## YOUR GOAL:
Please reproduce the entries below with "Agenzia delle Entrate" swapped for "Ufficio del Registro" and nothing else changed. Leave the pictures out of your answer.

## RECORDS PROVIDED:

_ _ _ _ _

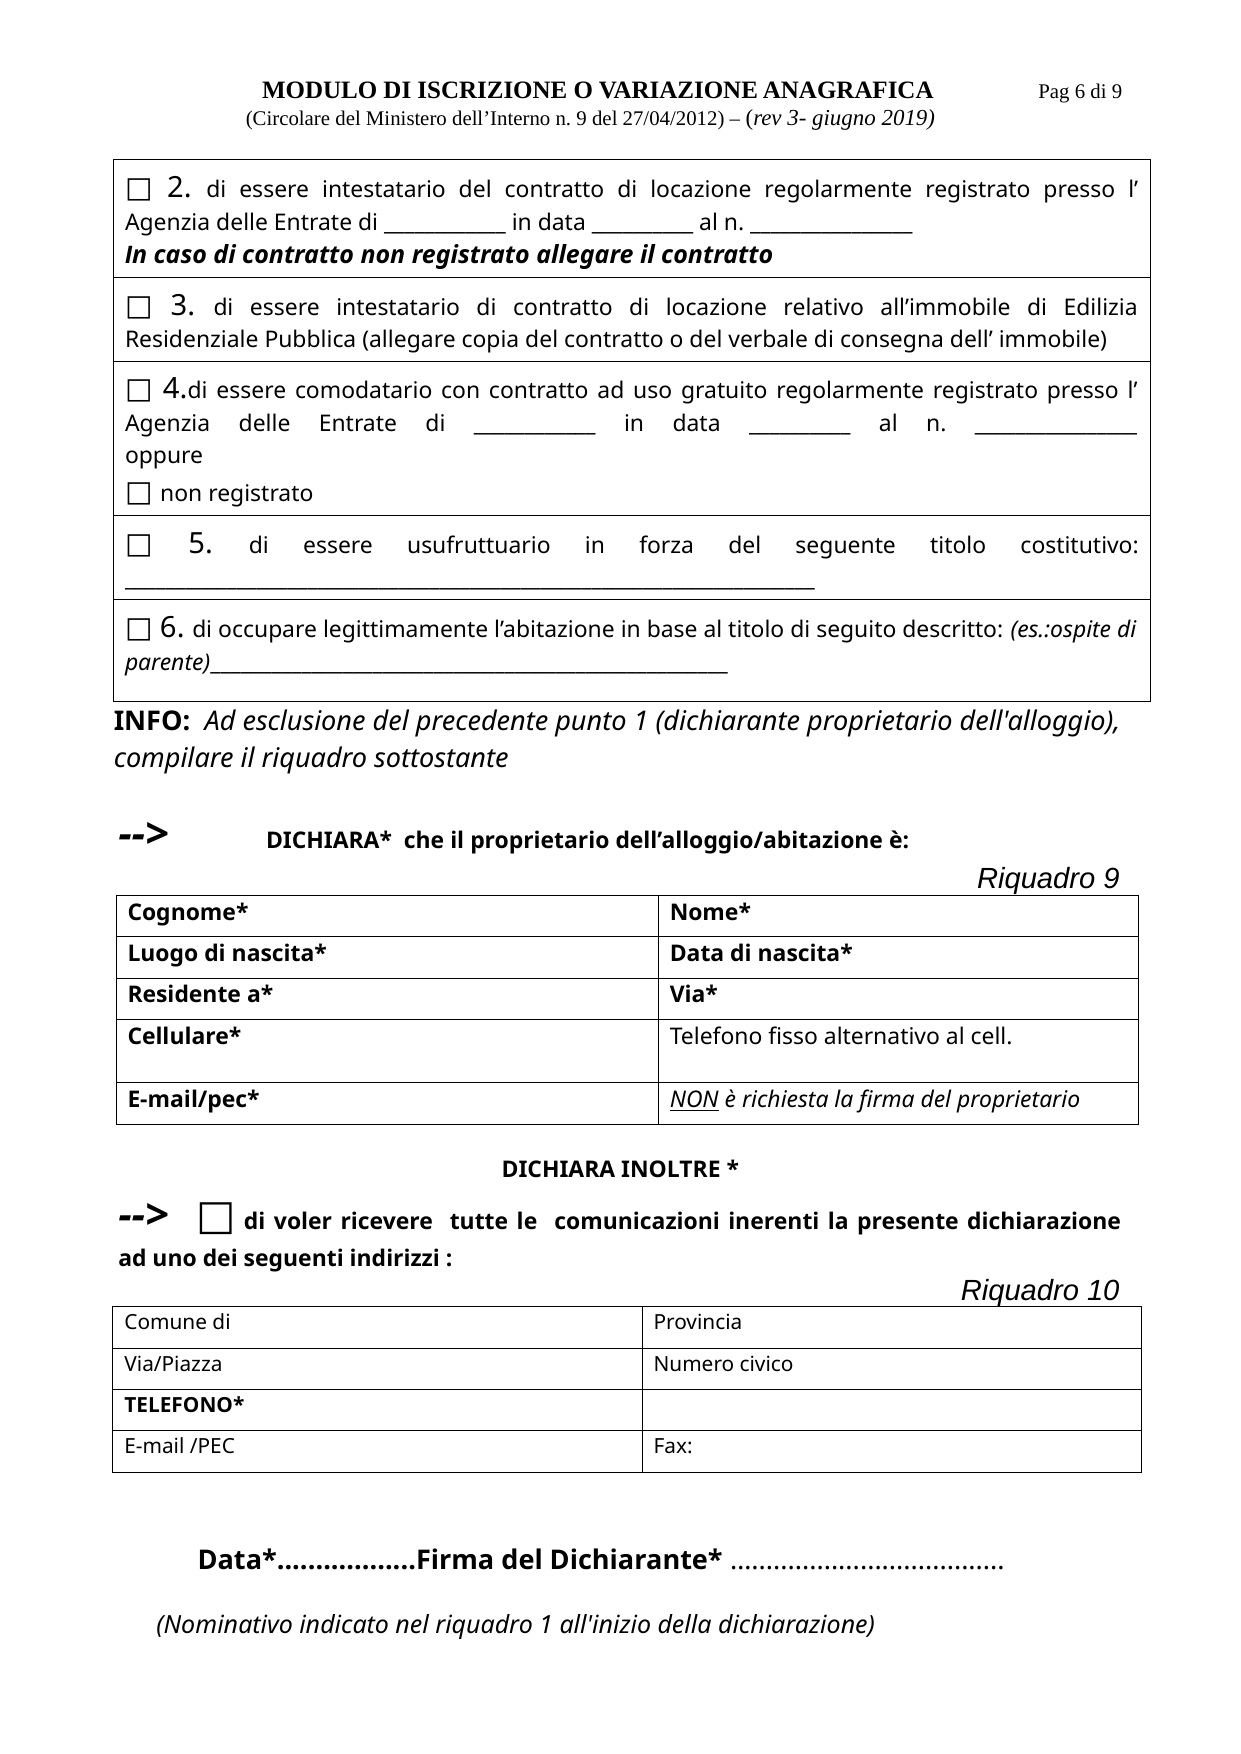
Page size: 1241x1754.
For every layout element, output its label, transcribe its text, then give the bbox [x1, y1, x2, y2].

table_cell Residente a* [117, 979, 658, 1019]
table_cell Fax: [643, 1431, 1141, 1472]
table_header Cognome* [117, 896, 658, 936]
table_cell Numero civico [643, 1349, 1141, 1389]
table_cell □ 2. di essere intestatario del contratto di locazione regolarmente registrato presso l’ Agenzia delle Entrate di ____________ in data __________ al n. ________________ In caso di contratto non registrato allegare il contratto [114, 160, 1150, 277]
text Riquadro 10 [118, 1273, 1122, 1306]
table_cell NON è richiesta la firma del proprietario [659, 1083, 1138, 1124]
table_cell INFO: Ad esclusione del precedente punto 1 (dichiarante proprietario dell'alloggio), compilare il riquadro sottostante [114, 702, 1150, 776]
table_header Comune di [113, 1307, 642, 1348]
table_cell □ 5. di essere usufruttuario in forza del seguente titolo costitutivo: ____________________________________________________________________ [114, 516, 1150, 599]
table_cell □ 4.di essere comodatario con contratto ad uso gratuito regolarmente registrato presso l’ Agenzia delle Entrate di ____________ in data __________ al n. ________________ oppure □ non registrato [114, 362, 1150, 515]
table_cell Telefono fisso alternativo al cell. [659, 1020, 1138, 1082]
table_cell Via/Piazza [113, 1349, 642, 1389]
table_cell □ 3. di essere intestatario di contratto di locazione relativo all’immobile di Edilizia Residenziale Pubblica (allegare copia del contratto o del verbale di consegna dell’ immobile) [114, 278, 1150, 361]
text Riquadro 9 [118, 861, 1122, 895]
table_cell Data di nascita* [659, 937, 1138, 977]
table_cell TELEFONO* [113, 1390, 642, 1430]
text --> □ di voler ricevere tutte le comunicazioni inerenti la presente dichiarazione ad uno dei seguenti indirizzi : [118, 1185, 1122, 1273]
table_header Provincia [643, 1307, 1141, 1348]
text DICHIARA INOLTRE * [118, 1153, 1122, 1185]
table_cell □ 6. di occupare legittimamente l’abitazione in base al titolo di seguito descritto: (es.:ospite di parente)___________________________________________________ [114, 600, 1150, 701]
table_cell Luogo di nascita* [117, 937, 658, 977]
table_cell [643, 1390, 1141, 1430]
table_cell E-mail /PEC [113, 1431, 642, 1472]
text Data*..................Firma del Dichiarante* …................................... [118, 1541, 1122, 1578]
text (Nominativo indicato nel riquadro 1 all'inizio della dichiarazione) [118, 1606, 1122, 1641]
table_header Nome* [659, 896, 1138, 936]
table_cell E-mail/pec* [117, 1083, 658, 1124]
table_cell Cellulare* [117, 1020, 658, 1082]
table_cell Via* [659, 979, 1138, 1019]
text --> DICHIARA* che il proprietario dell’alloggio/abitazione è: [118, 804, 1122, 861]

_ _ _ _ _

## PROBLEM SOLUTION:
Page size: 1241x1754.
For every layout element, output its label, transcribe its text, then give the bbox [x1, y1, x2, y2].

table_cell Residente a* [117, 979, 658, 1019]
table_cell Fax: [643, 1431, 1141, 1472]
table_header Cognome* [117, 896, 658, 936]
table_cell Numero civico [643, 1349, 1141, 1389]
table_cell □ 2. di essere intestatario del contratto di locazione regolarmente registrato presso l’ Ufficio del Registro di ____________ in data __________ al n. ________________ In caso di contratto non registrato allegare il contratto [114, 160, 1150, 277]
text Riquadro 10 [118, 1273, 1122, 1306]
table_cell NON è richiesta la firma del proprietario [659, 1083, 1138, 1124]
table_cell INFO: Ad esclusione del precedente punto 1 (dichiarante proprietario dell'alloggio), compilare il riquadro sottostante [114, 702, 1150, 776]
table_header Comune di [113, 1307, 642, 1348]
table_cell □ 5. di essere usufruttuario in forza del seguente titolo costitutivo: ____________________________________________________________________ [114, 516, 1150, 599]
table_cell □ 4.di essere comodatario con contratto ad uso gratuito regolarmente registrato presso l’ Ufficio del Registro di ____________ in data __________ al n. ________________ oppure □ non registrato [114, 362, 1150, 515]
table_cell Telefono fisso alternativo al cell. [659, 1020, 1138, 1082]
table_cell Via/Piazza [113, 1349, 642, 1389]
table_cell □ 3. di essere intestatario di contratto di locazione relativo all’immobile di Edilizia Residenziale Pubblica (allegare copia del contratto o del verbale di consegna dell’ immobile) [114, 278, 1150, 361]
text Riquadro 9 [118, 861, 1122, 895]
table_cell Data di nascita* [659, 937, 1138, 977]
table_cell TELEFONO* [113, 1390, 642, 1430]
text --> □ di voler ricevere tutte le comunicazioni inerenti la presente dichiarazione ad uno dei seguenti indirizzi : [118, 1185, 1122, 1273]
table_header Provincia [643, 1307, 1141, 1348]
text DICHIARA INOLTRE * [118, 1153, 1122, 1185]
table_cell □ 6. di occupare legittimamente l’abitazione in base al titolo di seguito descritto: (es.:ospite di parente)___________________________________________________ [114, 600, 1150, 701]
table_cell Luogo di nascita* [117, 937, 658, 977]
table_cell [643, 1390, 1141, 1430]
table_cell E-mail /PEC [113, 1431, 642, 1472]
text Data*..................Firma del Dichiarante* …................................... [118, 1541, 1122, 1578]
text (Nominativo indicato nel riquadro 1 all'inizio della dichiarazione) [118, 1606, 1122, 1641]
table_header Nome* [659, 896, 1138, 936]
table_cell E-mail/pec* [117, 1083, 658, 1124]
table_cell Cellulare* [117, 1020, 658, 1082]
table_cell Via* [659, 979, 1138, 1019]
text --> DICHIARA* che il proprietario dell’alloggio/abitazione è: [118, 804, 1122, 861]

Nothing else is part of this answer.